# Task instructions
Resume the trucking conference-call transcript below, continuing after its final line.

# Page extract
□ □ □ □ □

David Parker:  Chad, July we have not seen any improvement.  We have not seen business take off.  July, I will say that it's more, it is a typical feeling July, so I don't want to, I'm trying not to read anymore into that myself than what I'm reading.  It's a typical July.  The last three or four weeks of June were pretty decent weeks and the July went into typical.  I will tell you that the optimism is higher going into August, not because, I want to think not because, it's just because we're getting to August, but we really see some business, good business opportunities that are in the process of hitting for all three companies, just right around the corner.  So, all three companies' presidents are pretty optimistic about that, but I've got to tell you July is a typical July and it's nothing that says the Christmas season is going to happen here in July.
 
Chad Jones:  Sure, O.K., well I appreciate the commentary, guys.
 
Moderator:  Thank you for your question, sir.  Next question comes from Ed Wolfe with Bear Stearns.  Sir, please go ahead.
 
Ed Wolfe:  Hey, guys, thanks for this call.  I know it's trying for you guys.  First, just a little bit about what's going on in the marketplace.  Can you talk about, you know, you said that it feels like pricing is kind of done its thing other than the fuel surcharge.  Are there parts of the market whether it's long haul versus regional, or reefer versus dry van, that feel more competitive than the others and same question for geography?

□ □ □ □ □

# Dataset
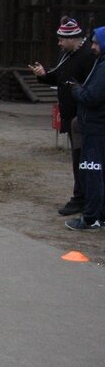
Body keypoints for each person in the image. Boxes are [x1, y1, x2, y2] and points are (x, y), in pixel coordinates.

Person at [29, 17, 97, 216]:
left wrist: (75, 91)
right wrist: (43, 74)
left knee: (83, 160)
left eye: (61, 40)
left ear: (72, 38)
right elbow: (59, 77)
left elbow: (89, 88)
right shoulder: (67, 55)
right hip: (71, 116)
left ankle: (81, 199)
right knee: (78, 159)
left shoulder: (86, 56)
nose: (58, 43)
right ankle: (81, 196)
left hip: (82, 118)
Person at [65, 25, 105, 231]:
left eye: (97, 43)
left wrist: (76, 90)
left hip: (96, 128)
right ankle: (99, 214)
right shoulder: (100, 63)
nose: (93, 47)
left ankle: (90, 218)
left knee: (93, 173)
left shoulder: (103, 67)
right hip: (96, 126)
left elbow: (92, 97)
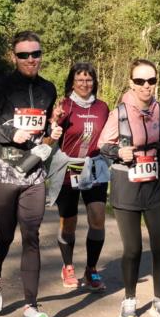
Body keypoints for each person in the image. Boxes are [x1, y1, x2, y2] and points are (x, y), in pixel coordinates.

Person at [0, 31, 62, 317]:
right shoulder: (0, 87)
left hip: (33, 171)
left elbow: (44, 127)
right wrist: (9, 134)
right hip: (4, 169)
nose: (31, 60)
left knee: (31, 236)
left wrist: (52, 132)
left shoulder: (48, 89)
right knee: (6, 234)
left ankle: (31, 308)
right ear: (14, 57)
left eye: (36, 54)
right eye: (24, 55)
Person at [98, 58, 160, 317]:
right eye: (140, 81)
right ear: (131, 83)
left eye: (151, 81)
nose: (146, 86)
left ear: (157, 82)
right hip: (127, 186)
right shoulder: (120, 113)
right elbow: (102, 145)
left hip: (157, 184)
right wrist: (117, 151)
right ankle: (129, 300)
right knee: (133, 249)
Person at [46, 62, 111, 290]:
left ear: (94, 82)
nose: (85, 83)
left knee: (98, 217)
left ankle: (91, 270)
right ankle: (68, 266)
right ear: (72, 82)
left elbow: (110, 136)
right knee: (69, 222)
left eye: (89, 79)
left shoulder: (103, 107)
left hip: (94, 166)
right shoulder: (65, 105)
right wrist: (55, 120)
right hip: (70, 166)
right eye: (80, 79)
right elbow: (51, 135)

□ □ □ □ □

# Answer space
 
 

 
David Parker:  Hey Ed, I've got to tell you that for the group, it's all feeling pretty competitive.  Actually, for the first five months of the year, rates were driving 90% of its shippers' decisions.  And, we truckers were folding like a stack of cards.  And I will say for the last month that the irrational requests are not happening and there's more dialog among all three companies when their customers are pricing.  I think that maybe the market is, I guess we could say that maybe it's bottomed out and pricing is not absolutely ruling every discussion you have with a customer.
 
Ed Wolfe:  But in terms of relative to different geographies or different products, is there any difference?
 
David Parker:  Yeah, Ed, not really, not really.  You've got your typical, you know east coast will be up and east coast will be down, and Dallas will be up, and Dallas will down, but no, I don't think that there's any one geographical area.  Maybe the northwest - northwest has been ugly pretty much all year, all year long, the northeast, I mean the northwest has been.  You know, the southeast, as you know, has led this slowdown, and the southeast, but I will also say that just within the last month, that Star has started hitting a lot of accounts in the southeast.  I'm encouraged about that, but the southeast has definitely led the economic slowdown.
 
Ed Wolfe:  O.K., and then the court ruling yesterday on the hours of service, if that were to be implemented, have you looked at, and what's your sense in terms of the impact of utilization?
 
David Parker:  First of all, I have not studied what the impact would be, because the impact if they keep the sleeper berth rules as they currently are, would indicate that they would keep them as they currently are, and not give you the freedom of going in and out.  The only thing they did is reduce your amount of hours you can run and the only thing they did is did away with the 34-hour restart, one thing you and I both know, it's negative.  But I have not put a pencil and paper with my people to say is that 2% or 5%, but it is a negative number.  I think the chances of that happening are very, very small.
 
Ed Wolfe:  The negative, is there a certain length of haul where it's not a negative, and a certain length of haul where it's particularly an issue?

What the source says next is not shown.